:: PROMPT ::
Reproduce each of the items below verbatim, line for line, omitting the pictures.

--- THE RECORDS Enclosed Below ---

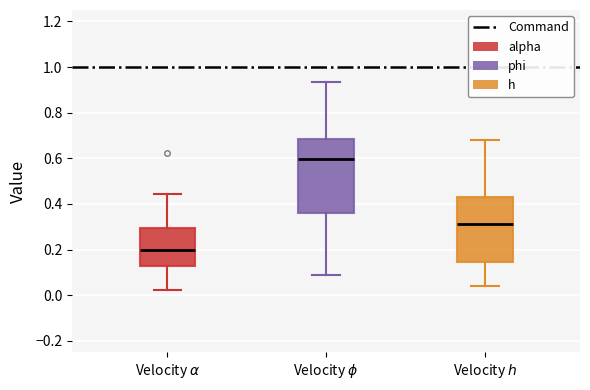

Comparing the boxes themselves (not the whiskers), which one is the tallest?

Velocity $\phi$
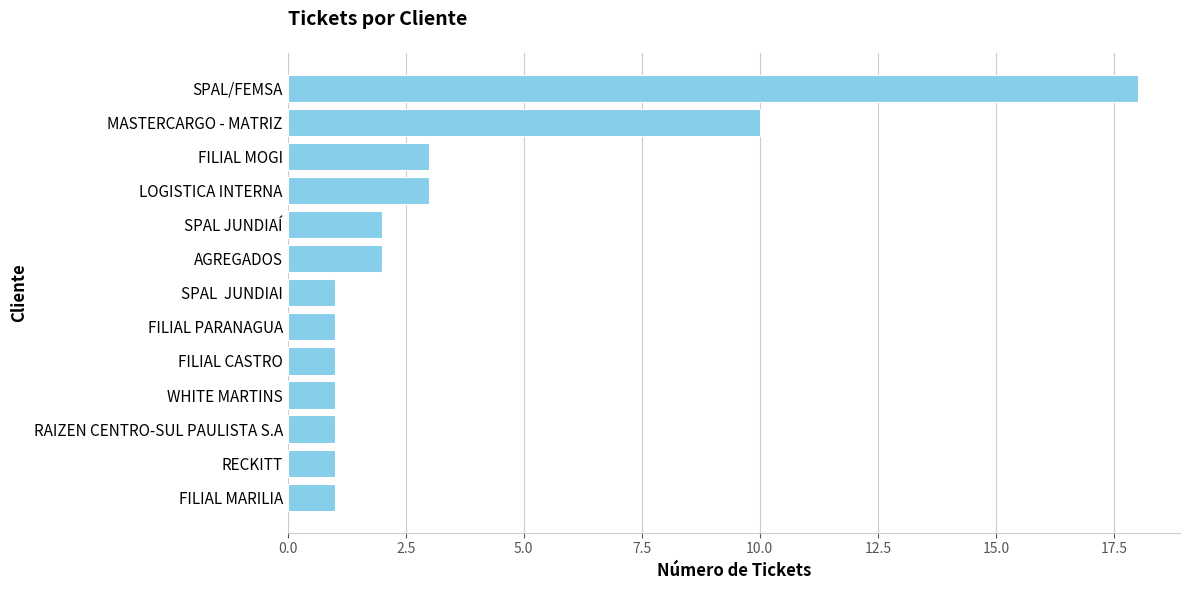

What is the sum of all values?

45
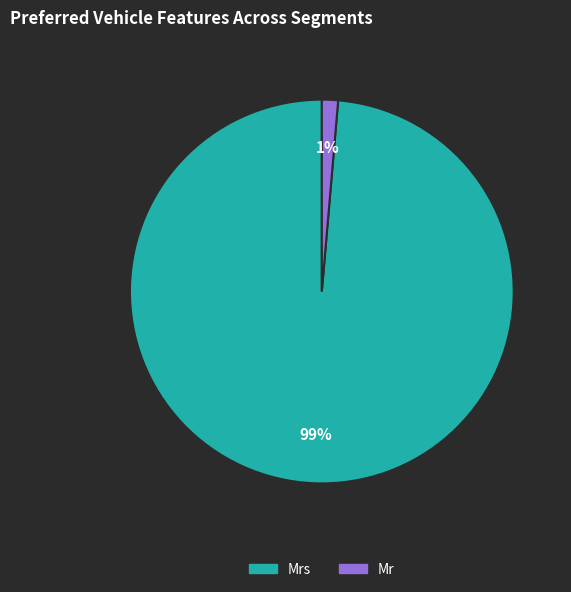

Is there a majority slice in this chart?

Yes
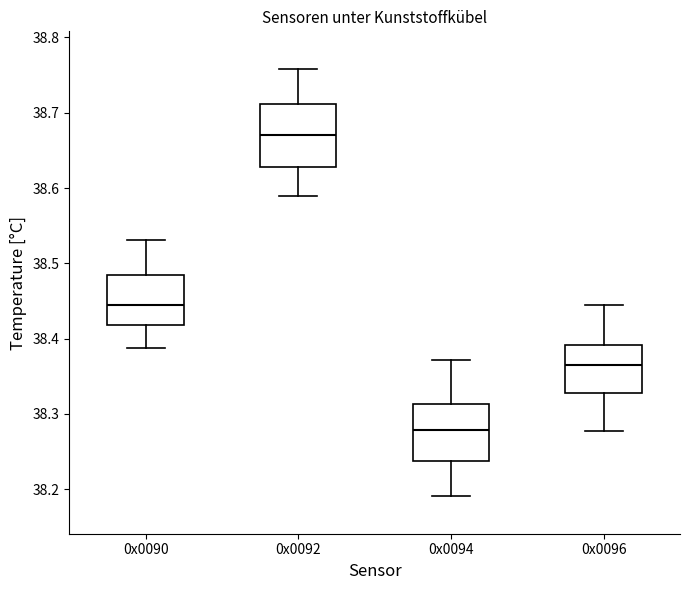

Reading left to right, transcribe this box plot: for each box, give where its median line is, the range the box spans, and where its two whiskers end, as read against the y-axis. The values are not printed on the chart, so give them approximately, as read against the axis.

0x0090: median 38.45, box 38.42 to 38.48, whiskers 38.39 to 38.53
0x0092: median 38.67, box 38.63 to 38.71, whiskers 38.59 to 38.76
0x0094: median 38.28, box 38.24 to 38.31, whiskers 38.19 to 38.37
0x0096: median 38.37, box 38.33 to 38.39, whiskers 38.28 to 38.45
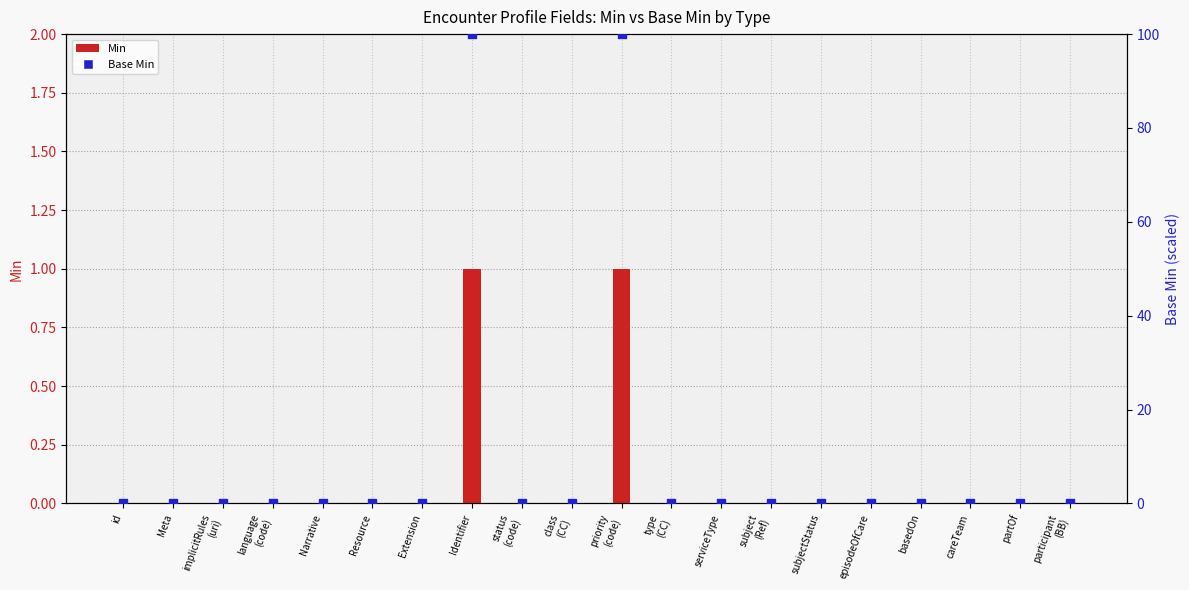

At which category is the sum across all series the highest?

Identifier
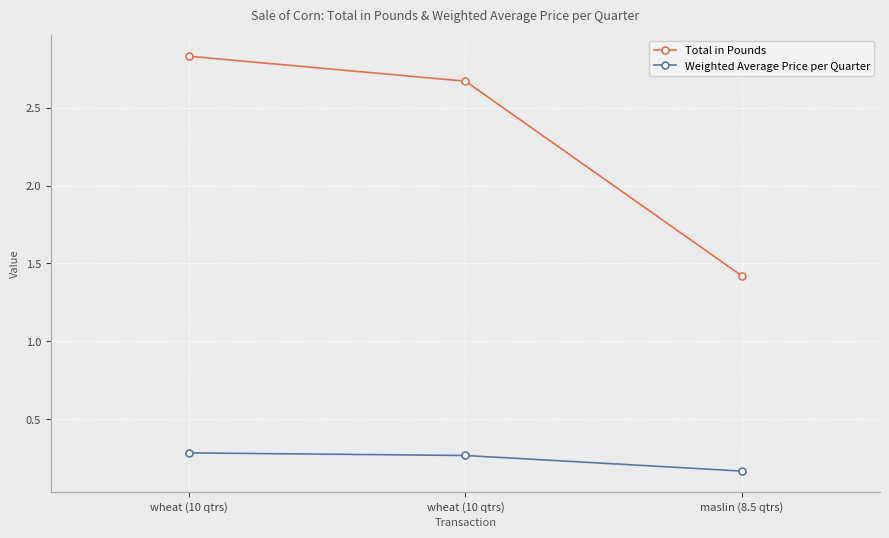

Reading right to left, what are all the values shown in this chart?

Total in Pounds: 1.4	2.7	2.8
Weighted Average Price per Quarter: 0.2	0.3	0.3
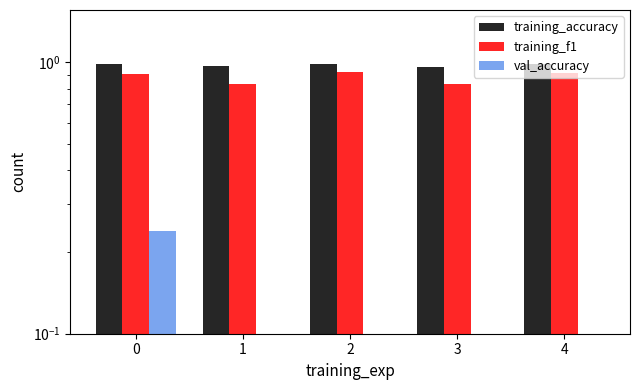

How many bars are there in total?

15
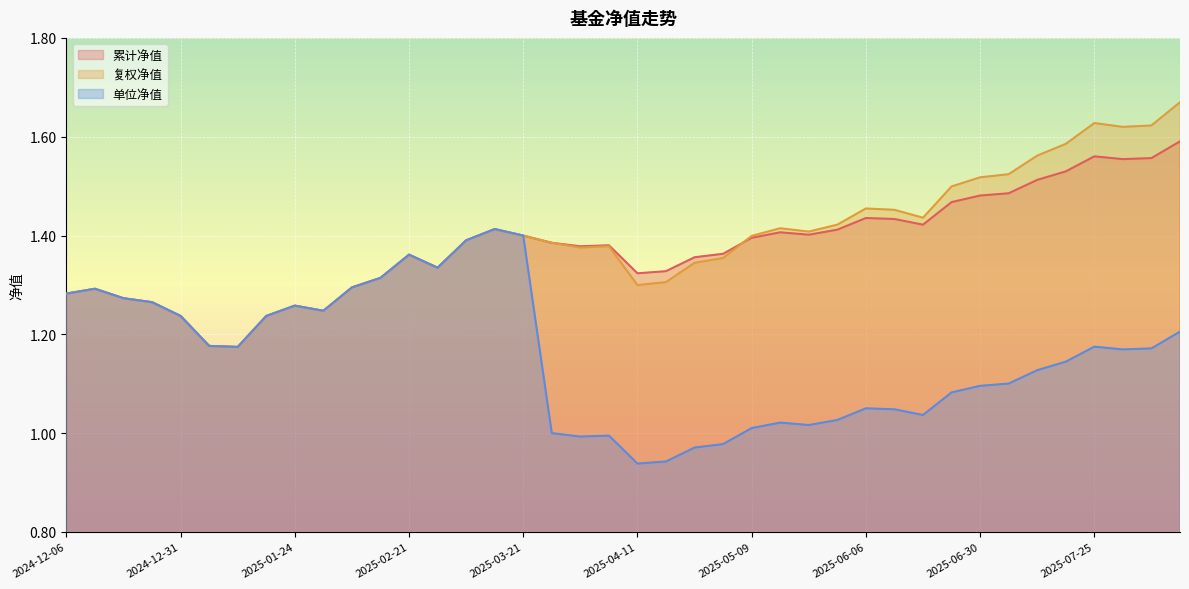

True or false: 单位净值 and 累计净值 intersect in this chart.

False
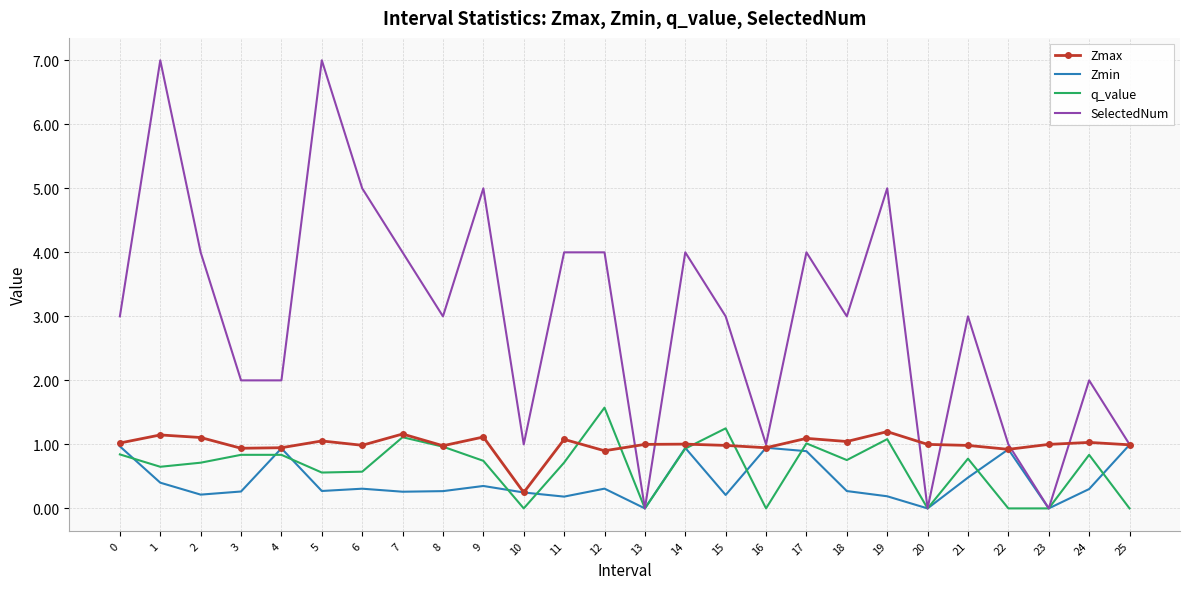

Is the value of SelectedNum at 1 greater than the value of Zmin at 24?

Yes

--- End of Enclosed THE RECORDS ---

:: ANSWER BOX ::
Comparing the boxes themselves (not the whiskers), which one is the tallest?

Velocity $\phi$

What is the sum of all values?

45

Is there a majority slice in this chart?

Yes

Reading left to right, transcribe this box plot: for each box, give where its median line is, the range the box spans, and where its two whiskers end, as read against the y-axis. The values are not printed on the chart, so give them approximately, as read against the axis.

0x0090: median 38.45, box 38.42 to 38.48, whiskers 38.39 to 38.53
0x0092: median 38.67, box 38.63 to 38.71, whiskers 38.59 to 38.76
0x0094: median 38.28, box 38.24 to 38.31, whiskers 38.19 to 38.37
0x0096: median 38.37, box 38.33 to 38.39, whiskers 38.28 to 38.45

At which category is the sum across all series the highest?

Identifier

Reading right to left, what are all the values shown in this chart?

Total in Pounds: 1.4	2.7	2.8
Weighted Average Price per Quarter: 0.2	0.3	0.3

How many bars are there in total?

15

True or false: 单位净值 and 累计净值 intersect in this chart.

False

Is the value of SelectedNum at 1 greater than the value of Zmin at 24?

Yes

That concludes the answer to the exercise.